İbn Haldun felsefesinde izlerine rastlamayı umduğumuz olgucu anlayış değişimi kontrol altına alma ya da toplumsal yaşantıyı kestirilebilir kılma gibi bir amaca yönelmiştir (Marrow, 1994: 14). Bu amaç aynı zamanda modern bilimlerin ardında yatan espriyi de ortaya koyar. Adı sıklıkla bilimsel tutum alışın kadim dünyadaki öncüllerinden biri olarak anılan İbn Haldun’da[3] bu bilimsel tavrın doğal bir sonucu olarak insanı nesneleştiren bir yorumlama tarzı vardır (Gibb, 1963: 1-17). Haldun’da kristalize olan olgucu tını çeşitliliği, özgürlüğü ve öznelliği reddeden kaba bir determinizme dönüşür. Haldun bizi pozitivist yapısalcılığının sınırları içinde düşünmeye zorlar. Ona göre insan yaşadığı dönemdeki süreçler ve koşullar tarafından şekillendirilmektedir. Öznel tercihler belli nesnel sınırlar içinde söz konusu olur. Kişiler tarihi ve tarihsel gereklilikleri atlayarak kendi farklarını yaratabilme imkanından yoksundurlar. Evrimci, düzen koruyucu ve ötekileştirmeleri onaylayıcı bu nesnellik vurgusu tarihin nesnel koşulları paramparça eden sayısız isyan ve devrime tanıklık ettiği gerçeğini görmezden gelir (Öztürk, 2008: 180).

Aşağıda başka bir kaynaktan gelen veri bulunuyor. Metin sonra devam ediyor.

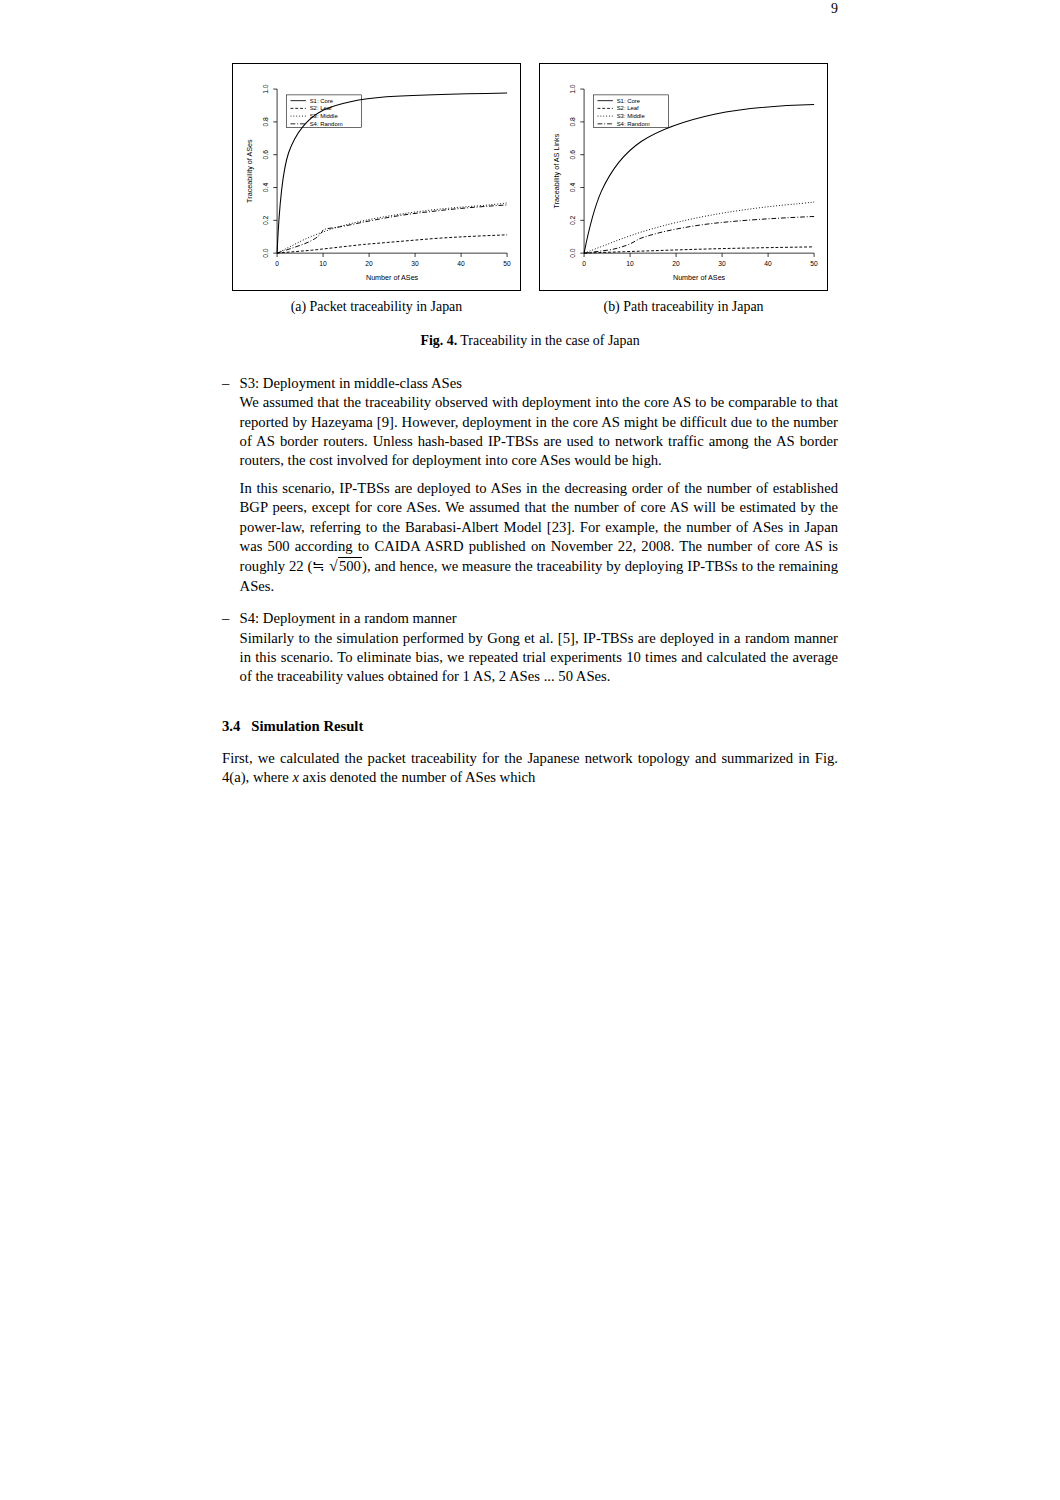9
0 10 20 30 40 50 0.0 0.2 0.4 0.6 0.8 1.0 Number of ASes Traceability of ASes S1: Core S2: Leaf S3: Middle S4: Random
(a) Packet traceability in Japan
0 10 20 30 40 50 0.0 0.2 0.4 0.6 0.8 1.0 Number of ASes Traceability of AS Links S1: Core S2: Leaf S3: Middle S4: Random
(b) Path traceability in Japan
Fig. 4. Traceability in the case of Japan
S3: Deployment in middle-class ASes
We assumed that the traceability observed with deployment into the core AS to be comparable to that reported by Hazeyama [9]. However, deployment in the core AS might be difficult due to the number of AS border routers. Unless hash-based IP-TBSs are used to network traffic among the AS border routers, the cost involved for deployment into core ASes would be high.
In this scenario, IP-TBSs are deployed to ASes in the decreasing order of the number of established BGP peers, except for core ASes. We assumed that the number of core AS will be estimated by the power-law, referring to the Barabasi-Albert Model [23]. For example, the number of ASes in Japan was 500 according to CAIDA ASRD published on November 22, 2008. The number of core AS is roughly 22 (≒ √500), and hence, we measure the traceability by deploying IP-TBSs to the remaining ASes.
S4: Deployment in a random manner
Similarly to the simulation performed by Gong et al. [5], IP-TBSs are deployed in a random manner in this scenario. To eliminate bias, we repeated trial experiments 10 times and calculated the average of the traceability values obtained for 1 AS, 2 ASes ... 50 ASes.
3.4 Simulation Result
First, we calculated the packet traceability for the Japanese network topology and summarized in Fig. 4(a), where x axis denoted the number of ASes which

Olguculuğun bir tür düzen aklayıcılık ile birlikte söz konusu olduğu ve Haldun’daki sadece olguları incelemeye dair tavır alışın onu iktidara fazlasıyla yaklaştırdığı tezi bu bildirinin kavramsal zeminine karşılık gelir. Yalnız bu noktada İbn Haldun metodolojisinde pozitivizm ile çelişir nitelikte başka bazı akımların da olduğu söylememiz gerekecek. Şöyle ki İbn Haldun olguculuk kadar metafiziğe de meyletmek eğilimdedir. Mesela bu bağlamda tarih bilimi üzerine açıklamalar yaparken filozof hikayeci uydu yazarları olayların arkasındaki asıl olayları anlayamamak ile itham eder (Haldun, 1997a: 67-8). Gerçeklerin ardından başka gerçekler arayan, görünen dünyanın görüldüğü haliyle yüzeysel ve yetersiz olduğunu düşünen bir anlayışla karşımıza çıkar Haldun (Öztürk, 2008: 180). Tabii bu durumda pozitivizmin sınırları içinde hareket ettiğini düşündüğümüz İbn Haldun’un bilim yapma tarzını yeniden ele almamız gerekecek. Çünkü ondaki determinizm yanıltıcı bir niteleme olabilir. Daha derinde bir yerde Platonvari bir gizemcilik ile karşılaşma ihtimalimiz tümüyle göz ardı edilemez (White, 1960: 123-4).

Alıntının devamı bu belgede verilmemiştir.